Egalitarian groups also tend to view history as epochal, but because they have weak mechanisms for dispute resolution and are prone to frequent schism, they tend to exhibit a sense of historical self-importance that views the present epoch as a decisive historical moment. Hence, intergenerational responsibility is very strong, but trust in formal institutions is weak. If consent cannot be obtained from future generations, and our descendants cannot force long-dead decision makers to pay for their errors, then we have no right to accept risks on behalf of those descendants. "Under these conditions the apparent discount rate used for environmental and intergenerational calculations is very close to zero, possibly even negative" (Thompson and Rayner 1998:330).

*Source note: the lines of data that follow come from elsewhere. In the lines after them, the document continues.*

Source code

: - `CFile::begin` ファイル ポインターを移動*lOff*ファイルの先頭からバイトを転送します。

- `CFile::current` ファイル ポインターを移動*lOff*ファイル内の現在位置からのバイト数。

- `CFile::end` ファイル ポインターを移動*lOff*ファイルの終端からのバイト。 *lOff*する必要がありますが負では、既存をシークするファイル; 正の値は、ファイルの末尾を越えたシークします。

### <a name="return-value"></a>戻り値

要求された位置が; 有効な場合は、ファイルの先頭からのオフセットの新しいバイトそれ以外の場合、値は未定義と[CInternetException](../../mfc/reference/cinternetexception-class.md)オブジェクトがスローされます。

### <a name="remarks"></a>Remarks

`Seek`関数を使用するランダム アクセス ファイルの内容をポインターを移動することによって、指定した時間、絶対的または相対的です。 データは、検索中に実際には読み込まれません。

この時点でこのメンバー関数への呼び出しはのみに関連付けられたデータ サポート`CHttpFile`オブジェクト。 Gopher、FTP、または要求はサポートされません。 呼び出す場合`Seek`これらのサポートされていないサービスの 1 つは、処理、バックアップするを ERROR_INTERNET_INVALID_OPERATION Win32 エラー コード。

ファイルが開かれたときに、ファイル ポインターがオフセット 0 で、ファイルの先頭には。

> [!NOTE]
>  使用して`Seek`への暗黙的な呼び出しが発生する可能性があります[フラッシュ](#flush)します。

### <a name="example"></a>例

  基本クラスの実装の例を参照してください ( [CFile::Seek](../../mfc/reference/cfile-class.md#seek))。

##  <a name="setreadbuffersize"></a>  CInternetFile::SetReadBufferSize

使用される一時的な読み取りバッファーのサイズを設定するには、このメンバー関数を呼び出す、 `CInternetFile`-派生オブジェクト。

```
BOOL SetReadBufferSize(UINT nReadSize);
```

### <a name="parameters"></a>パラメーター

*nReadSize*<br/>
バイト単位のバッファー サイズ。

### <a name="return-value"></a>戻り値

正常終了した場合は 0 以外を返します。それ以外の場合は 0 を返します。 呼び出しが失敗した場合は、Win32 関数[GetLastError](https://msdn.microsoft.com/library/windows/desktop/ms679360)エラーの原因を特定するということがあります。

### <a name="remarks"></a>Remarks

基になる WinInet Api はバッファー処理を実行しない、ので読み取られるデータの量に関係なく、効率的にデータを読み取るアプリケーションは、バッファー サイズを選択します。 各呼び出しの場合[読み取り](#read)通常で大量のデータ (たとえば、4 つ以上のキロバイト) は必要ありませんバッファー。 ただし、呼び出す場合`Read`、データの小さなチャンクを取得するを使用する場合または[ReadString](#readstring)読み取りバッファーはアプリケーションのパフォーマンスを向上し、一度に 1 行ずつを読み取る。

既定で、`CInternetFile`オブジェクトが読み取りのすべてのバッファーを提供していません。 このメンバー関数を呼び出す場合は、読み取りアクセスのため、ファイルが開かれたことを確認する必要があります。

Cultural theory suggests that the ordering of social relationships within networks is essential to understanding social capital and its impacts on the defi nition, recognition, and use of resources and materials throughout their lifecycles—from their geological or biological origins to their final biospheric resting places. Hence it seeks to measure the relational qualities of linkages in networks as well as the formal properties of weak or strong ties that characterize the social capital approach.